Рабочий район. Здесь пустые квартиры обанкротившихся учителей и преподавателей после образовательной реформы тридцать третьего года, коммуны безработных и самодельные лофты творческой богемы. В нескольких шагах с тротуара Марку и Приятелю подмигивают и машут две тощие проститутки, прикрывающиеся тонкими топиками.

Поднимаясь в лифте, друг рассказывает, что его дальняя родственница, сестрица в третьем колене, подрабатывала на панели, но потом влюбилась, отыскав себе мужа за тонированными стеклами новенького седана, удачно запаркованного на паперти. Можно сказать, парняга купил себе будущую жену.

Марку внезапно захотелось вернуться домой. На вечеринках ему постоянно скучно и душно. Особенно ему перестали нравиться ночные загулы, когда мимолетная слава улетела слишком далеко и, казалось, безвозвратно, а на вечеринках его почти перестали узнавать. Его окутывало то ощущение робости, которое он когда-то испытывал в юности на школьных дискотеках.

Открывшиеся створки лифта впустили гул громкой музыки в стиле диско-фру и веселые крики за стеной. Дверь ближайшей квартиры резко распахнулась и в затхлый подъезд вылетела девушка с пышными ниже пояса волосами. Калька. Любимица художников. Она громко посылает кого-то, надменно стуча каблуками по лестнице вниз. Из квартиры вдогонку скачут ругательства какого-то парня. Когда тот появляется в подъезде, Марк узнает его. Игорь Игоревич Игорев. Это его квартира. Один из троих художников, писавших убежавшую Кальку обнаженной на предыдущей вечеринке. Ее наготу он показал в виде квадратов и треугольников, подписавшись ИИИ. Изливаясь громкими пустыми словами, художник возмущенно расплескивает коньяк из бокала в руке. Он успел окропить пол и резиновый коврик на входе, прежде чем заметил Марка и Приятеля, заулыбался и пригласил зайти.

Душный коридор, облака сигаретного дыма и смеха. Почти сразу Приятель исчезает в танцующей толпе. Поблизости слышен разговор о новой книге Нирваны Иванны, которую Марк не читал, но все хвалят, громко и восторженно.
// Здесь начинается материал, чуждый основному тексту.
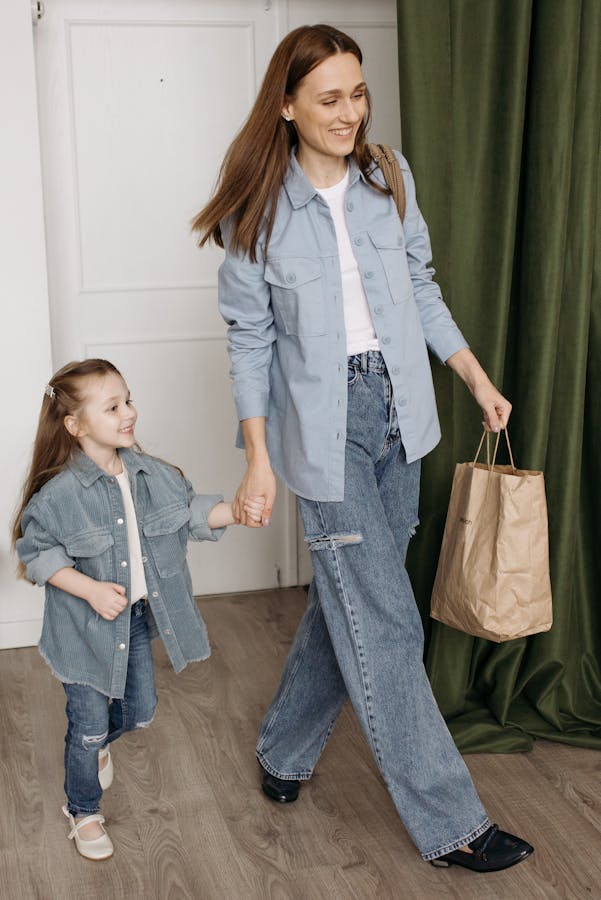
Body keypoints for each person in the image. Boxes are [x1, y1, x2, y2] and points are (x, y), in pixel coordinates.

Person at [192, 24, 533, 871]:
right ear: (286, 105)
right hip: (321, 430)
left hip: (401, 414)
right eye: (329, 98)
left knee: (346, 597)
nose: (350, 113)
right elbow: (249, 344)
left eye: (358, 93)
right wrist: (258, 459)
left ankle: (281, 749)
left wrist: (473, 378)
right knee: (381, 618)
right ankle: (452, 822)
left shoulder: (390, 177)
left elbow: (420, 289)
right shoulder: (254, 214)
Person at [12, 358, 263, 860]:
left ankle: (101, 741)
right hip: (84, 630)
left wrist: (234, 512)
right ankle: (83, 811)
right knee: (85, 726)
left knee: (141, 709)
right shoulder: (60, 495)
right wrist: (89, 589)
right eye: (113, 406)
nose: (129, 412)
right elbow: (37, 554)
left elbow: (190, 512)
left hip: (136, 619)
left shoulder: (152, 475)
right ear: (76, 425)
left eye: (128, 400)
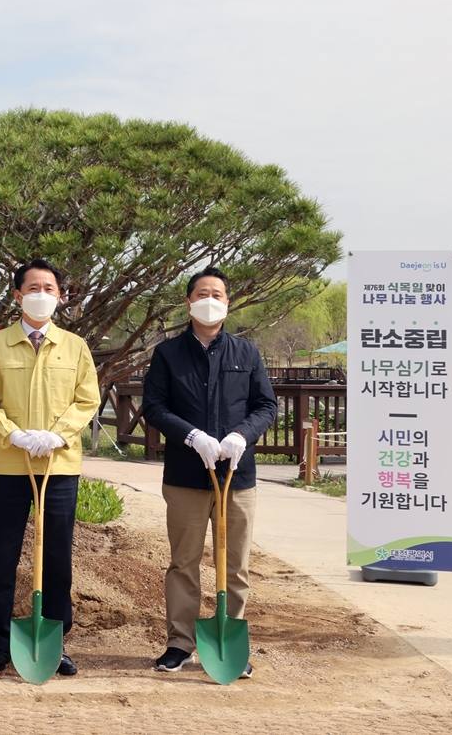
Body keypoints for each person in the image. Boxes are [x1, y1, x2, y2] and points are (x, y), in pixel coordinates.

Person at [141, 266, 277, 678]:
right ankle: (179, 644)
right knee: (183, 561)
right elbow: (154, 407)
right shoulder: (168, 354)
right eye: (202, 293)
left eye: (218, 294)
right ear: (188, 302)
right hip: (186, 474)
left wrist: (242, 435)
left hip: (237, 474)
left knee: (235, 564)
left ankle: (227, 639)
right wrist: (191, 435)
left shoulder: (246, 353)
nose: (210, 299)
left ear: (228, 303)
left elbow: (266, 407)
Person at [0, 258, 100, 677]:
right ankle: (0, 641)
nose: (42, 294)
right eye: (34, 288)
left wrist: (59, 434)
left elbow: (87, 399)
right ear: (17, 296)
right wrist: (14, 434)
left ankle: (55, 640)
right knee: (4, 555)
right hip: (9, 464)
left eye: (50, 288)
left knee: (58, 556)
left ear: (60, 296)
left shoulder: (75, 347)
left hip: (59, 466)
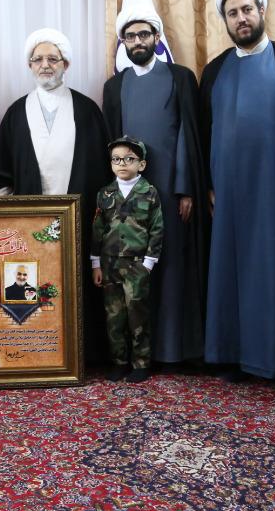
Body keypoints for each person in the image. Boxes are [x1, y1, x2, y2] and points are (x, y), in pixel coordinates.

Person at [200, 0, 275, 385]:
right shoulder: (214, 71)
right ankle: (233, 356)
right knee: (229, 273)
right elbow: (203, 133)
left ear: (262, 11)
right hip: (228, 195)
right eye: (232, 13)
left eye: (247, 9)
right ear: (226, 22)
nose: (241, 18)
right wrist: (207, 185)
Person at [0, 27, 109, 361]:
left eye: (53, 58)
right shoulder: (16, 112)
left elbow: (102, 169)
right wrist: (14, 217)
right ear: (30, 65)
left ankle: (83, 354)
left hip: (80, 220)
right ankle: (30, 354)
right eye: (38, 59)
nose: (45, 65)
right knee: (27, 284)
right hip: (29, 225)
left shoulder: (87, 110)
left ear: (66, 64)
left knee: (77, 285)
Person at [102, 6, 208, 366]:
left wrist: (185, 189)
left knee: (172, 267)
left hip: (170, 190)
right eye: (130, 36)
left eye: (144, 34)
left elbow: (188, 135)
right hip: (129, 197)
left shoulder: (181, 77)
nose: (138, 41)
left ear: (157, 38)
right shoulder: (115, 86)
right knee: (134, 273)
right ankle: (138, 355)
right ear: (123, 43)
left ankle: (174, 351)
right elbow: (113, 145)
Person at [91, 136, 163, 383]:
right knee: (114, 317)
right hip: (109, 264)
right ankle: (119, 362)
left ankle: (141, 363)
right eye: (116, 159)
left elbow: (157, 229)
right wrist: (95, 264)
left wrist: (148, 263)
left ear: (141, 164)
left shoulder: (149, 192)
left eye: (129, 159)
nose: (122, 163)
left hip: (137, 264)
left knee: (137, 314)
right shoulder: (105, 193)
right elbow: (97, 230)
Он подмечает блондинку и шатенку на диване рядом. Уместившись между ними, просит сигарету, и ему протягивают дамский вишневый «Будуар».

Бывшая коммунальная квартира скрипит под ногами прибывающих гостей, топотом танцующих, их хохотом и пролитой выпивкой. На ковре-танцполе в гостиной пляшут писатели и музыканты, еще художники, актеры, переодетые в древнегреческих богов. Кто-то протягивает ему бокал виски, и Марк благодарит незнакомца поднятым вверх большим пальцем. У барной стойки теснятся пухлые животы и тонкие талии, даже сквозь шум танцевальной музыки слышны кокетливые смешки и хрюкающий гогот.

Марк наконец-то замечает знакомое лицо. Виктор Корок. Автор биографий. Он машет Сенпеку и тот отвечает поднятой вверх рукой.

В квартиру через открытый балкон залетает супергерой в сверкающем костюме с плащом и пятилитровой бутылкой «Виски дядюшки Марселя». Капитан Лавина. Он приветствует гостей, тряся длинными белыми волосами, с радостью показывает бицепс и белоснежную улыбку. Приятель визжит от восторга, как девица, и просит автограф. В центре ковра танцует Корин Нолоу, опубликовавший толстый роман об отношениях подростков из неблагополучных семей. Недавно опустошил бутылку виски, которую принес с собой. Ему всего двадцать два.

Сенпек на мгновение задумывается, что за сигарету ему всучили и кто эти блондинка и шатенка рядом? Музыка и топот гостей, кажется, становятся громче.

Их диван оккупируют другие люди. К Марку тесно прижимаются. Его взгляд утопает в тумане выдыхаемого дыма, потом он листает фотографии в чьем-то смартфоне, но не помнит, как его нашел. Сотни закатов и котов. Селфи милой девушки на каждом квадратном метре города. Ее короткие волосы и яркие зеленые глаза кажутся смутно знакомыми. Где-то валяется подаренная ему сигарета, а возможно он уже выкурил ее. В одном из привалившихся штабелем новых гостей ему видится Виктор Корок, и даже щеки такие же большие и мясистые. Марк не может удержаться, протягивает руку, чтобы потрепать его, как милого младенца, но оказывается, что это задница шатенки. Шатенку зовут Максин. И она даже шлепает Марку пощечину под хохот блондинки, но пощечина несильная, а во взгляде Максин нет возмущения или чего-то такого, что обычно появляется на лице женщины, когда малознакомый мужчина мнет ее ягодицы.